Cadre légal et influences
La politique agricole influence aussi les chaînes de valeur du miel au Bénin. En tant qu’activité rurale, l’apiculture peut être influencée par les politiques d’accès au marché, d’accès au service et de croissance. De même, la promotion de certaines filières agricoles, dans le cadre de la politique agricole, constitue des opportunités pour l’apiculture. En effet, les plantations d’anacarde peuvent être associées à l’apiculture, accroissant les revenus qui en sont tirés par les producteurs ruraux. A l’inverse, les activités agricoles telles que l’élevage transhumant, le brûlis peuvent affecter considérablement l’apiculture.
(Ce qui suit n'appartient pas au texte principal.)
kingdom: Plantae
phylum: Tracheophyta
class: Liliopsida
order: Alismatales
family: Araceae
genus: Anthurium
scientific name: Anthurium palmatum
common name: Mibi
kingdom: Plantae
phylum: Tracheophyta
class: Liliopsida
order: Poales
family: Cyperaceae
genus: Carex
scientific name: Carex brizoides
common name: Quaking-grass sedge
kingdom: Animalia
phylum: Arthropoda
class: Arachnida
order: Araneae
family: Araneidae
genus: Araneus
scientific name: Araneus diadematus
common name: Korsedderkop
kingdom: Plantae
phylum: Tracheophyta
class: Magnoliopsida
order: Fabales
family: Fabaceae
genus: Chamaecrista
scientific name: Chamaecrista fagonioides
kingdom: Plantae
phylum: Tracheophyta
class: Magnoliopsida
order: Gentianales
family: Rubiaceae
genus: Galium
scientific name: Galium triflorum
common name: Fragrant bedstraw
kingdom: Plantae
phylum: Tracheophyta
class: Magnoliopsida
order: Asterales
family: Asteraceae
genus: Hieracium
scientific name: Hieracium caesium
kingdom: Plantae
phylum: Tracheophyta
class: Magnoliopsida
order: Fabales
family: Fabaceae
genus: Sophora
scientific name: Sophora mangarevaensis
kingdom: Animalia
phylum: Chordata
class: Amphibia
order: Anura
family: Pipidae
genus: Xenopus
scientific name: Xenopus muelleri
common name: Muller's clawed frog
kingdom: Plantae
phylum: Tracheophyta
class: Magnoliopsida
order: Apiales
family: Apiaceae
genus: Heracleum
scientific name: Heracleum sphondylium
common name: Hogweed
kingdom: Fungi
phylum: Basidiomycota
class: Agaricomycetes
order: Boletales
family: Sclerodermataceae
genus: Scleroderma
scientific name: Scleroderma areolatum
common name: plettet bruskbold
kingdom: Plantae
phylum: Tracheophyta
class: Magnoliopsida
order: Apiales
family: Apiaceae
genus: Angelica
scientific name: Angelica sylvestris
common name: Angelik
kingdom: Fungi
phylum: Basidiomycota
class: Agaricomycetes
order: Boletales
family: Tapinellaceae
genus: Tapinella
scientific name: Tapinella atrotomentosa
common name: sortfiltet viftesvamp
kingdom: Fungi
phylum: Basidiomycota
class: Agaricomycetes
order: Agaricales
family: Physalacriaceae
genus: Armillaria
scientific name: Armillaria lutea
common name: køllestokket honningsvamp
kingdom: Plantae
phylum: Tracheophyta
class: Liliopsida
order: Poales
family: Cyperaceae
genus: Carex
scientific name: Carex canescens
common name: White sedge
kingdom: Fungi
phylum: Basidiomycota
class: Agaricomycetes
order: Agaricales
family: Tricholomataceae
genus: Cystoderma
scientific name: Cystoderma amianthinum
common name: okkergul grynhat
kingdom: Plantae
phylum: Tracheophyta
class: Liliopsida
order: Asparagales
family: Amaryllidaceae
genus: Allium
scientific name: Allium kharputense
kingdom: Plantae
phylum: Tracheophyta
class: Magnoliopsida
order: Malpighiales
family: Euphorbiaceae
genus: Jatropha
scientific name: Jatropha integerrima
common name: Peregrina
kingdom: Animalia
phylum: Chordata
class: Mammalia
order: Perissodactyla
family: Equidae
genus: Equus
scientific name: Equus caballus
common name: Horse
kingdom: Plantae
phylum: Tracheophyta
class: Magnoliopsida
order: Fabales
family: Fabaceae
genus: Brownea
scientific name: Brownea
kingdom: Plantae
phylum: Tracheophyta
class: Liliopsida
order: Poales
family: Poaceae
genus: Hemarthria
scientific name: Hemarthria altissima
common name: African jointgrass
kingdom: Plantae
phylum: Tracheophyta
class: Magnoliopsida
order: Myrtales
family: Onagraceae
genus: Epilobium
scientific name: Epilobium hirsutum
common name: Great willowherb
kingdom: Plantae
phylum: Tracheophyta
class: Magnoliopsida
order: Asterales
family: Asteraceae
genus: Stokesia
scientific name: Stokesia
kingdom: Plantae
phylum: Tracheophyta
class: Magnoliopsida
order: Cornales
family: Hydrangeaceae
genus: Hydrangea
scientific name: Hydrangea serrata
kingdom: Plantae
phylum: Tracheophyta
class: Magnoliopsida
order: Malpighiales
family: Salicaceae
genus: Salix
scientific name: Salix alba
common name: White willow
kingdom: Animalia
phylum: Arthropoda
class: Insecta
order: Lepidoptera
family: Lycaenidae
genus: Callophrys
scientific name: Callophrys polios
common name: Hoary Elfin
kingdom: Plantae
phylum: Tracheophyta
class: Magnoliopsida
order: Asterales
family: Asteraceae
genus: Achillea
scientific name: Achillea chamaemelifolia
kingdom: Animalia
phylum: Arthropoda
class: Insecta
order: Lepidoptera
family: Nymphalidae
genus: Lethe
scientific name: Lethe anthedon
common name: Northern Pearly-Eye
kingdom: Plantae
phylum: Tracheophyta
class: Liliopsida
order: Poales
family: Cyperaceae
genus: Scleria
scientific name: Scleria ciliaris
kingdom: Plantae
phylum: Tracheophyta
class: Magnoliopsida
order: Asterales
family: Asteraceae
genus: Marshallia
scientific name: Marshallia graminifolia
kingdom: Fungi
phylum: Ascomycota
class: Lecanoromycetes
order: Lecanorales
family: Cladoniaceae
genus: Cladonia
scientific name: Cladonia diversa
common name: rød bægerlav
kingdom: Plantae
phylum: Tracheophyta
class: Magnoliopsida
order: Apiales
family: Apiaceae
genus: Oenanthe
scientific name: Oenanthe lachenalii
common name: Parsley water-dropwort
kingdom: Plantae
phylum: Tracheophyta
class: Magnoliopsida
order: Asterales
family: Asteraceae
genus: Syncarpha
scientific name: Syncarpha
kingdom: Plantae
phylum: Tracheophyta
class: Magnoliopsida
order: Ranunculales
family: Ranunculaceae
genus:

Enfin, quelques autres instruments législatifs et réglementaires peuvent influencer la performance des chaînes de valeur du miel au Bénin: les textes de loi sur la décentralisation, la politique fiscale. Les textes sur la décentralisation influencent, dans une certaine mesure, la gestion des ressources naturelles telles que les forêts dans les communes. En effet, la loi n° 97-029, portant organisation des communes en République du Bénin et l’installation des communes accorde des rôles et des responsabilités aux collectivités territoriales en matière de gestion des forêts, de la faune et des ressources naturelles dans le domaine forestier non permanent de l’État. En dehors du financement, la prolifération des réseaux de fabrication du faux miel à base du sucre et certaines pratiques de commercialisation (manipulation multiples des produits dans des emballages sans garantie d’hygiène) constituent des entraves à la performance des chaînes de valeur du miel au Bénin.